Yu Ming, Natesan Ramamurthy Karthikeyan, Thompson Addie, Lozano Aurélie C
Booth School of Business, The University of Chicago, Chicago, IL, United States.
IBM Research, Yorktown Heights, NY, United States.
Front Big Data. 2019 Aug 14;2:27. doi: 10.3389/fdata.2019.00027. eCollection 2019.
We consider multi-response and multi-task regression models, where the parameter matrix to be estimated is expected to have an unknown grouping structure. The groupings can be along tasks, or features, or both, the last one indicating a bi-cluster or "checkerboard" structure.
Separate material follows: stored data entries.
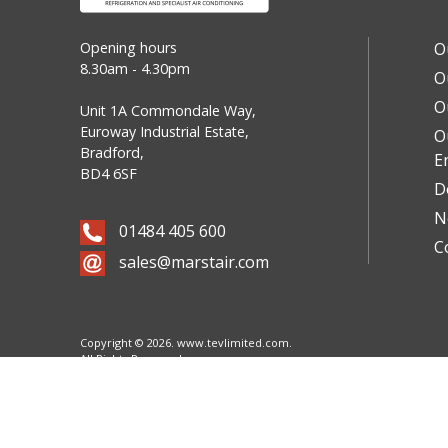
Opening hours
O
8.30am - 4.30pm
O
O
Unit 1A Commondale Way,
Euroway Industrial Estate,
O
Bradford,
E
BD4 6SF
D
N
01484 405 600
C
sales@marstair.com
Copyright © 2026.
www.tevlimited.com.
All Rights Reserved.
Cookie Policy
Website designed & built by
Sheffield based marketing agency Objective Creative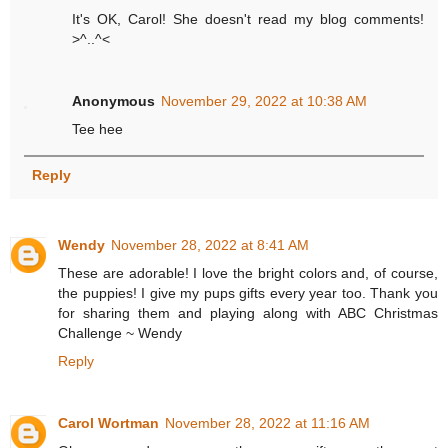
It's OK, Carol! She doesn't read my blog comments!
>^..^<
Anonymous
November 29, 2022 at 10:38 AM
Tee hee
Reply
Wendy
November 28, 2022 at 8:41 AM
These are adorable! I love the bright colors and, of course,
the puppies! I give my pups gifts every year too. Thank you
for sharing them and playing along with ABC Christmas
Challenge ~ Wendy
Reply
Carol Wortman
November 28, 2022 at 11:16 AM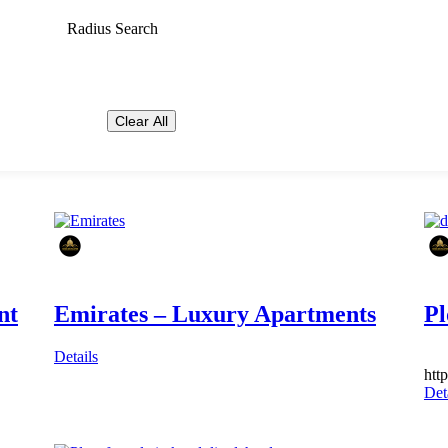
Radius Search
Clear All
nt
Emirates – Luxury Apartments
Pl
Details
htt
Det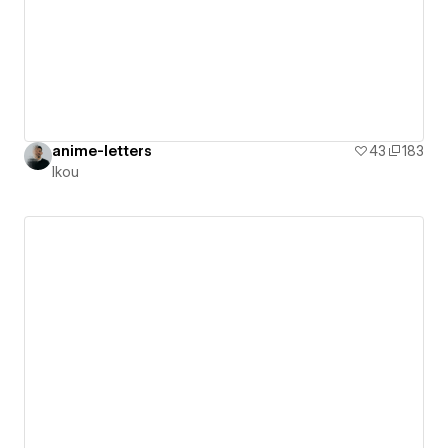
anime-letters
43
183
Ikou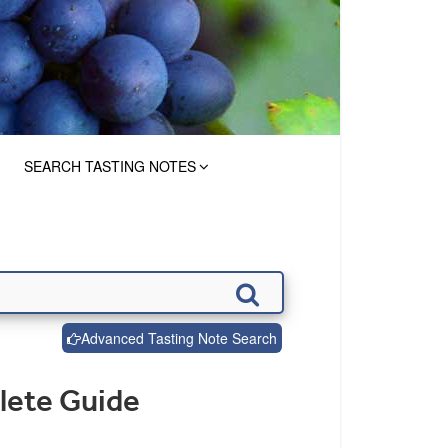
SEARCH TASTING NOTES
Advanced Tasting Note Search
lete Guide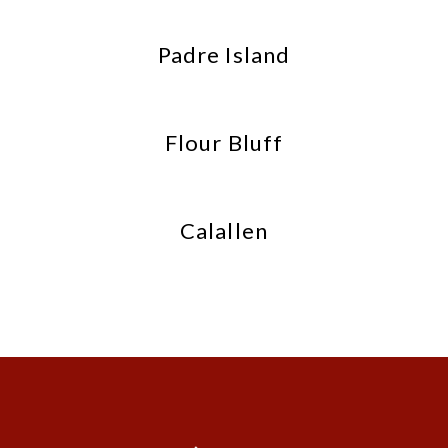
Padre Island
Flour Bluff
Calallen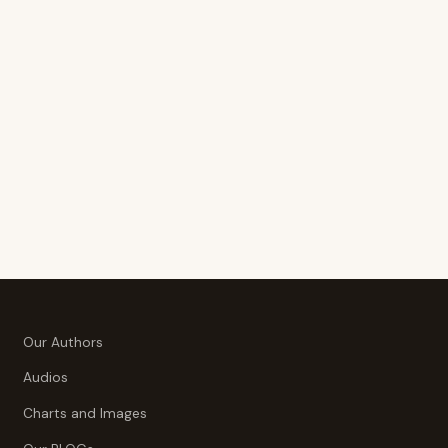
Our Authors
Audios
Charts and Images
Discovering this grouping structure along with parameter inference makes sense in several applications, such as multi-response Genome-Wide Association Studies (GWAS). By inferring this additional structure we can obtain valuable information on the underlying data mechanisms (e.g., relationships among genotypes and phenotypes in GWAS). In this paper, we propose two formulations to simultaneously learn the parameter matrix and its group structures, based on convex regularization penalties. We present optimization approaches to solve the resulting problems and provide numerical convergence guarantees. Extensive experiments demonstrate much better clustering quality compared to other methods, and our approaches are also validated on real datasets concerning phenotypes and genotypes of plant varieties.
我们考虑多响应和多任务回归模型,其中待估计的参数矩阵预计具有未知的分组结构。分组可以沿着任务、特征或两者进行,最后一种情况表示双聚类或“棋盘”结构。在诸如多响应全基因组关联研究(GWAS)等多种应用中,发现这种分组结构并进行参数推断是有意义的。通过推断这种额外的结构,我们可以获得关于潜在数据机制的有价值信息(例如,GWAS中基因型和表型之间的关系)。在本文中,我们基于凸正则化惩罚提出了两种公式,以同时学习参数矩阵及其分组结构。我们提出了优化方法来解决由此产生的问题,并提供数值收敛保证。大量实验表明,与其他方法相比,我们的聚类质量要好得多,并且我们的方法也在关于植物品种表型和基因型的真实数据集上得到了验证。